Apart from the Brazilian leader, the President of the Inter-American Development Bank (IDB), Dr. Ilan Goldfajn, Saudi Arabia’s Minister of State for Foreign Affairs, Adel bin Ahmed Al-Jubeir, and the United Arab Emirates (UAE) Minister of State for International Cooperation, Reem al Hashimy, will attend the three-day summit that will be chaired by Guyana’s President Dr. Irfaan Ali.
The regional leaders are expected to discuss a number of issues crucial to the 15-member regional integration grouping, including the ongoing socio-economic situation in Haiti where security remains a high priority highlighted by the July 2021 assassination of President Jovenel Moise.

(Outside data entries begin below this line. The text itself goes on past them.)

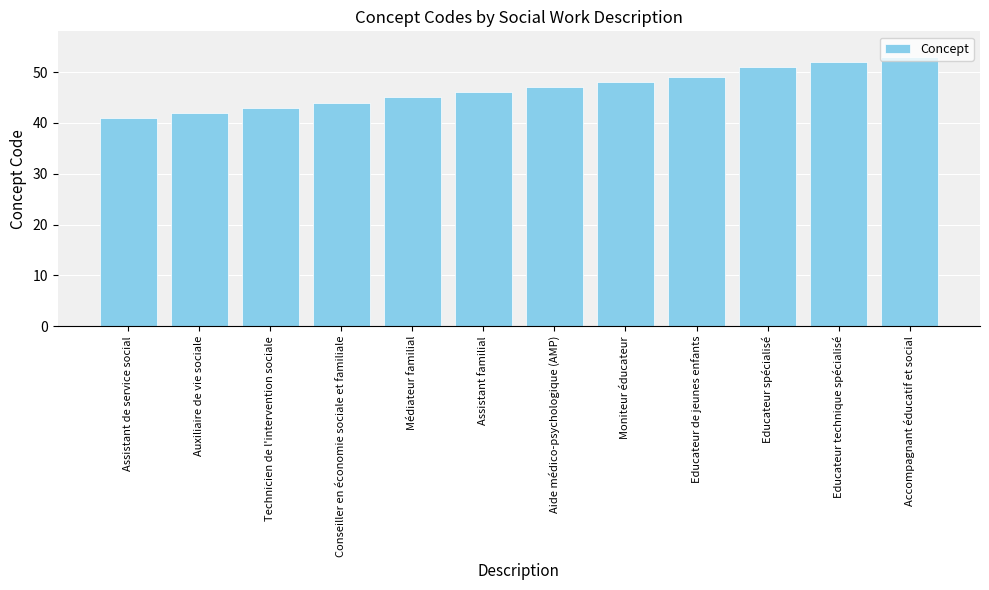

How many categories are shown in the chart?

12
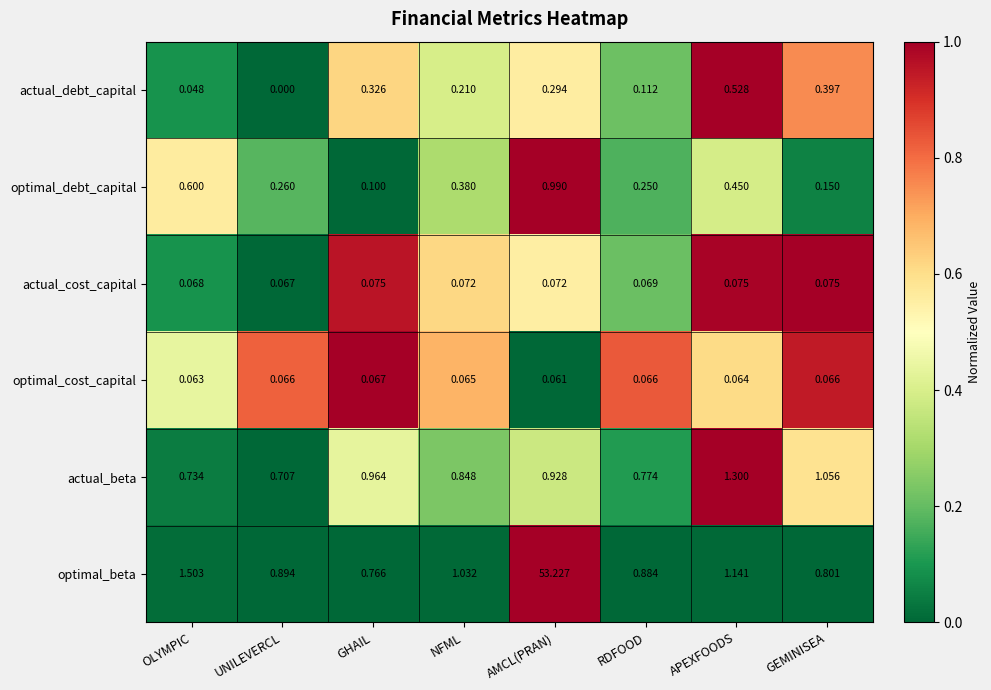

At which label is actual_debt_capital closest to 0?

UNILEVERCL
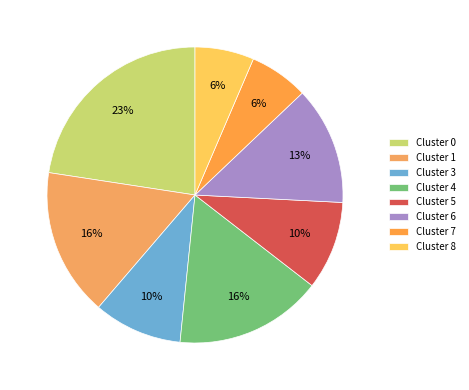

Combined, do Cluster 3 and Cluster 7 account for over 50%?

No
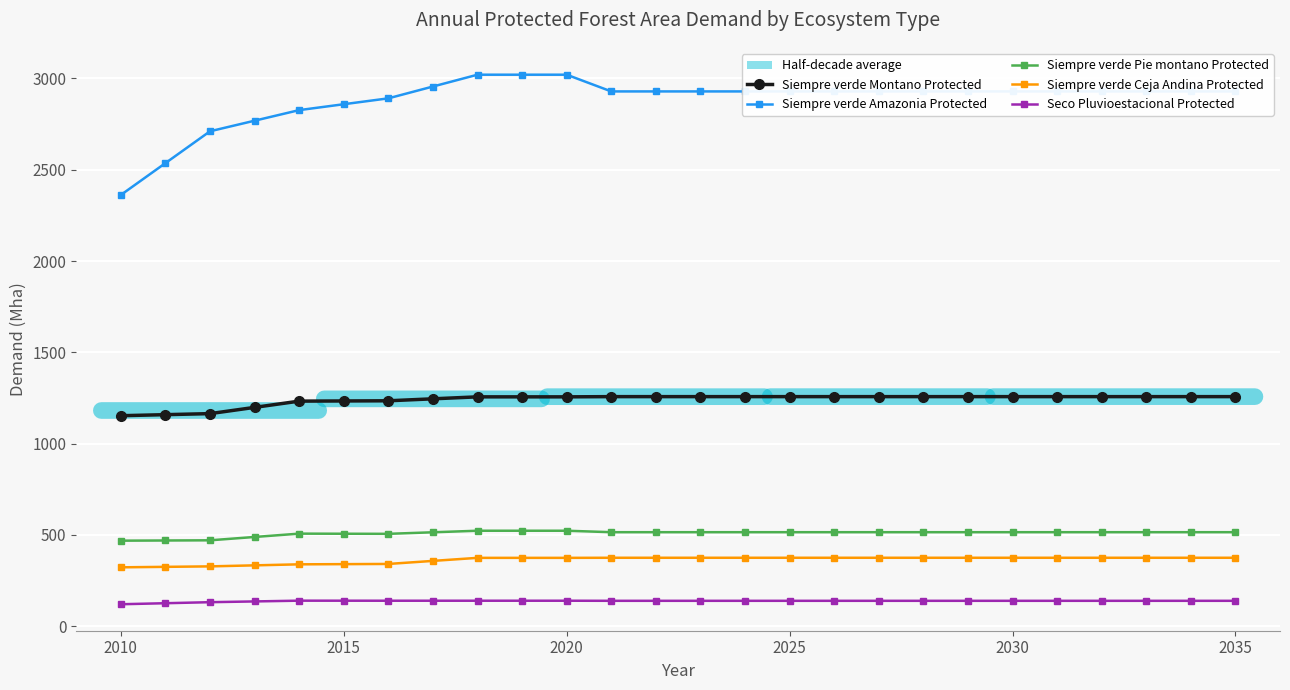

What is the minimum value for Siempre verde Amazonia Protected?

2362.0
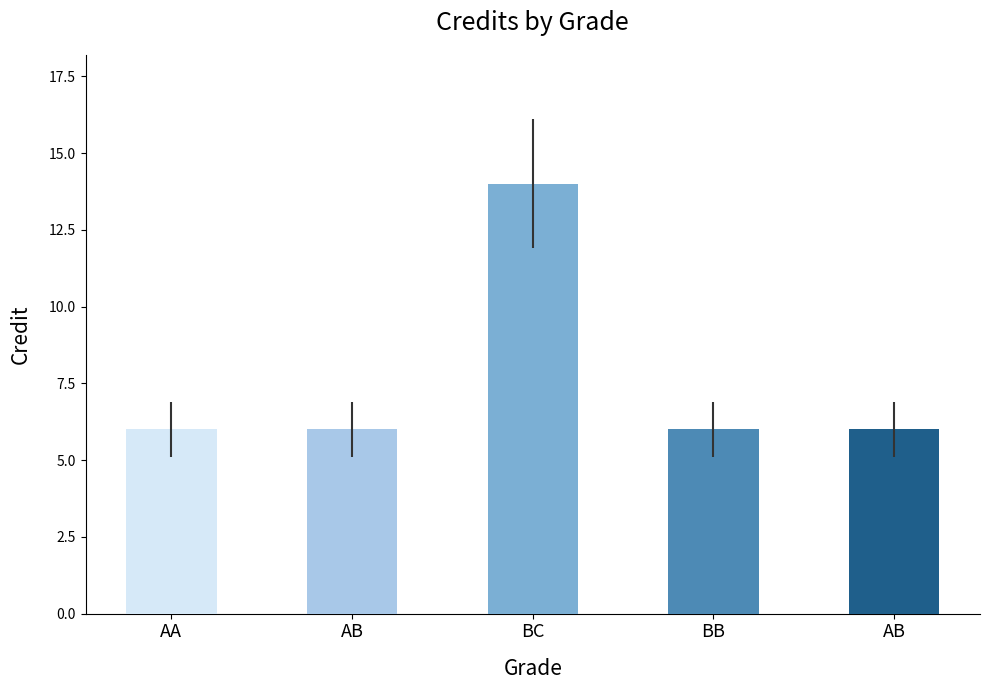

Between AB and BC, which is larger?

BC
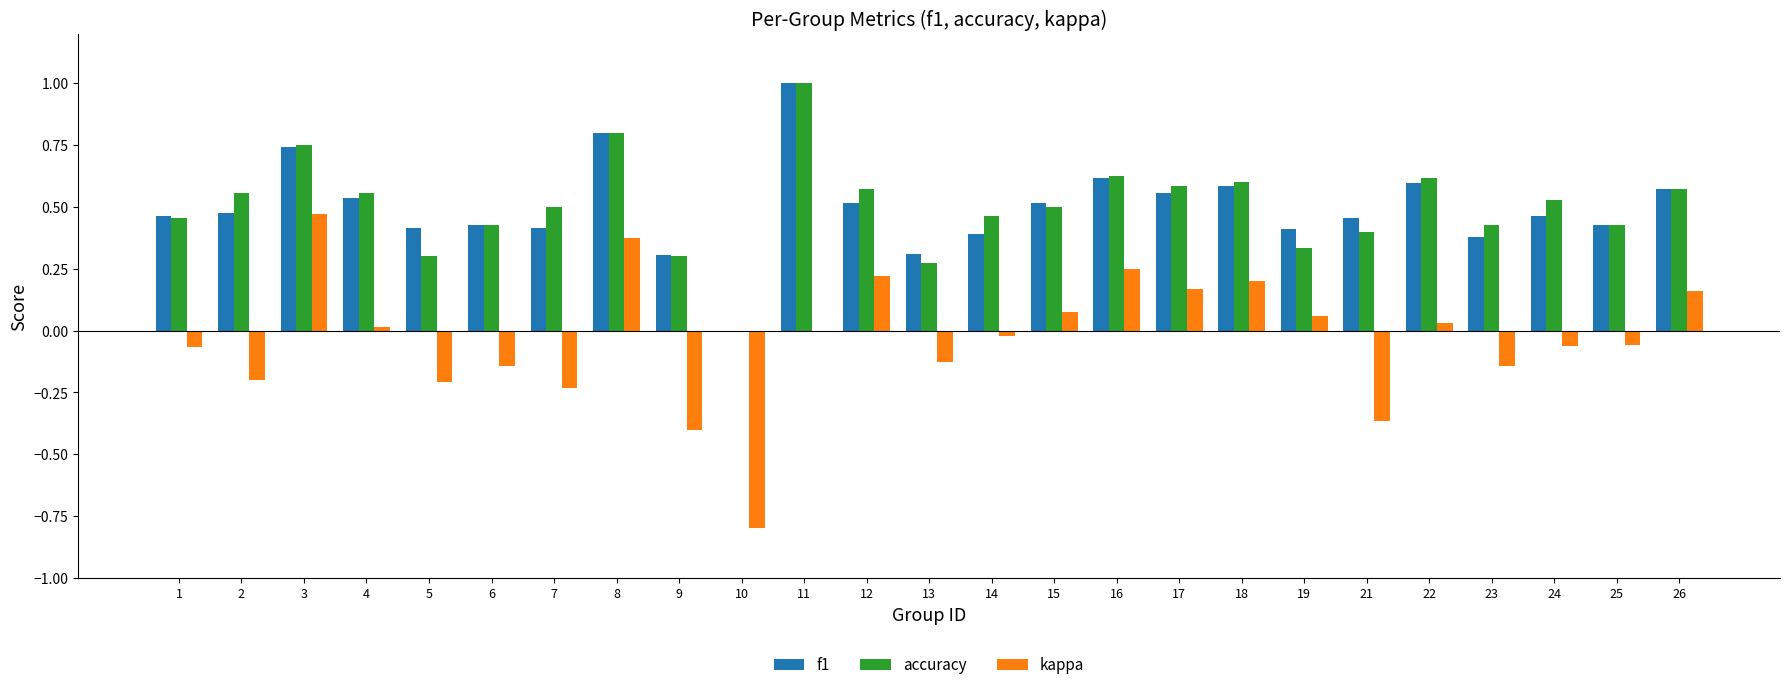

True or false: f1 has a value of 1.2 at 8.

False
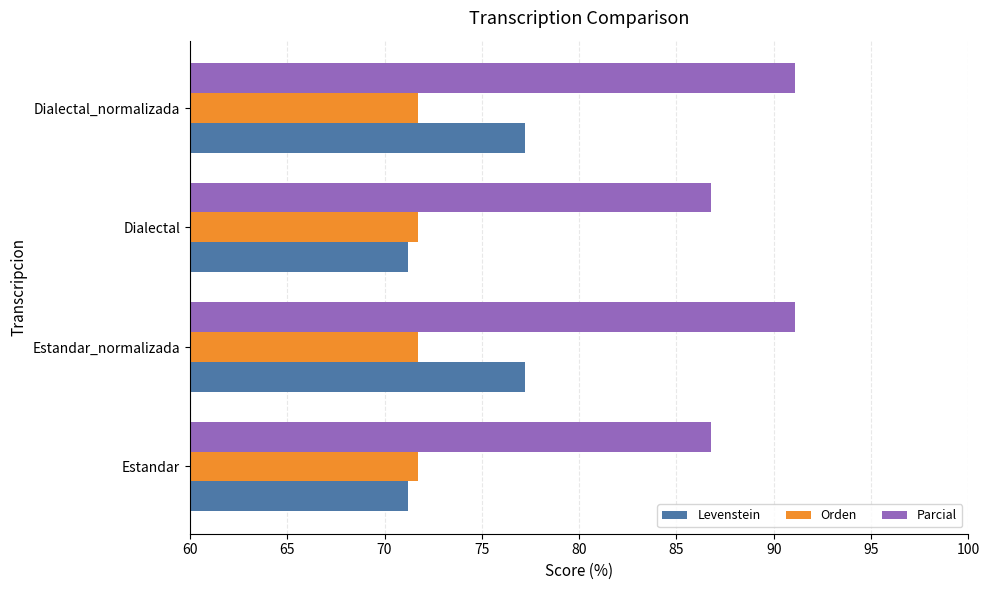

True or false: Parcial has a value of 91.1 at Estandar_normalizada.

True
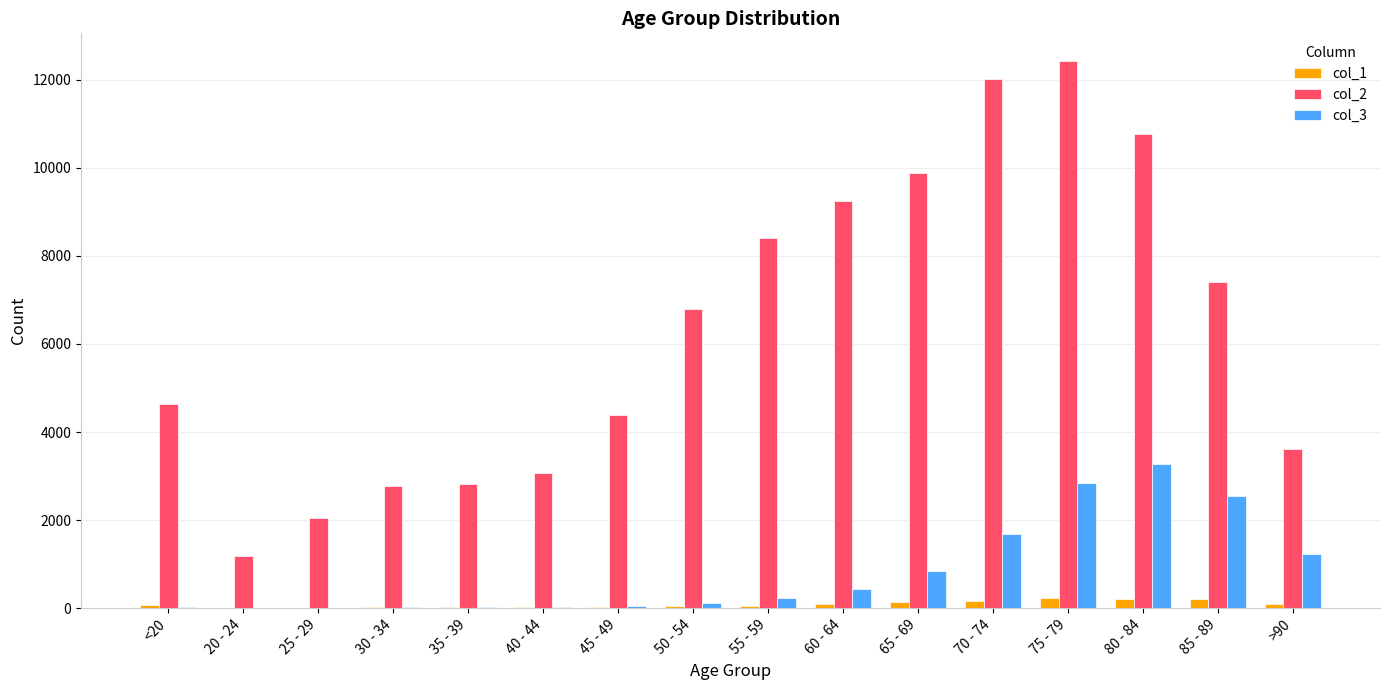

At which category is the sum across all series the highest?

75 - 79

Rival criminal gangs have been seeking to control areas of the capital and a Multinational Security Support (MSS) Mission in Haiti, approved by the United Nations Security Council last October to assist the government there restore law and order is yet to be fully deployed in the French-speaking CARICOM country.
The MSS will be led by Kenya and several CARICOM countries have already indicated a willingness to provide support to the team that will coordinate with the Haitian National Police.
In addition to Haiti, the regional leaders will also focus on territorial threats, including the Guyana-Venezuela border dispute, crime and violence, climate change and financing, regional food and nutrition security.
Additionally, the agenda will feature discussions on COP 28 and the upcoming Fourth International Conference on Small Island Developing States. The summit will also deliberate on global and hemispheric issues, including developments in the Middle East and emerging situations in Argentina, Ecuador, and Guatemala.
The summit will most likely discuss the region’s position to be adopted at the VIII Summit of Heads of States and Governments of the Community of Latin American and Caribbean States (CELAC) that takes place in St. Vincent and the Grenadines on March 1.
CELAC serves as an intergovernmental platform for dialogue and political consensus, comprising a membership of thirty-two nations across Latin America and the Caribbean. Functioning as a regional forum, CELAC aims to unify all countries in the Latin American and Caribbean regions, aspiring to represent a distinctive voice and establish structured mechanisms for policymaking in politics and cooperation to bolster regional integration initiatives.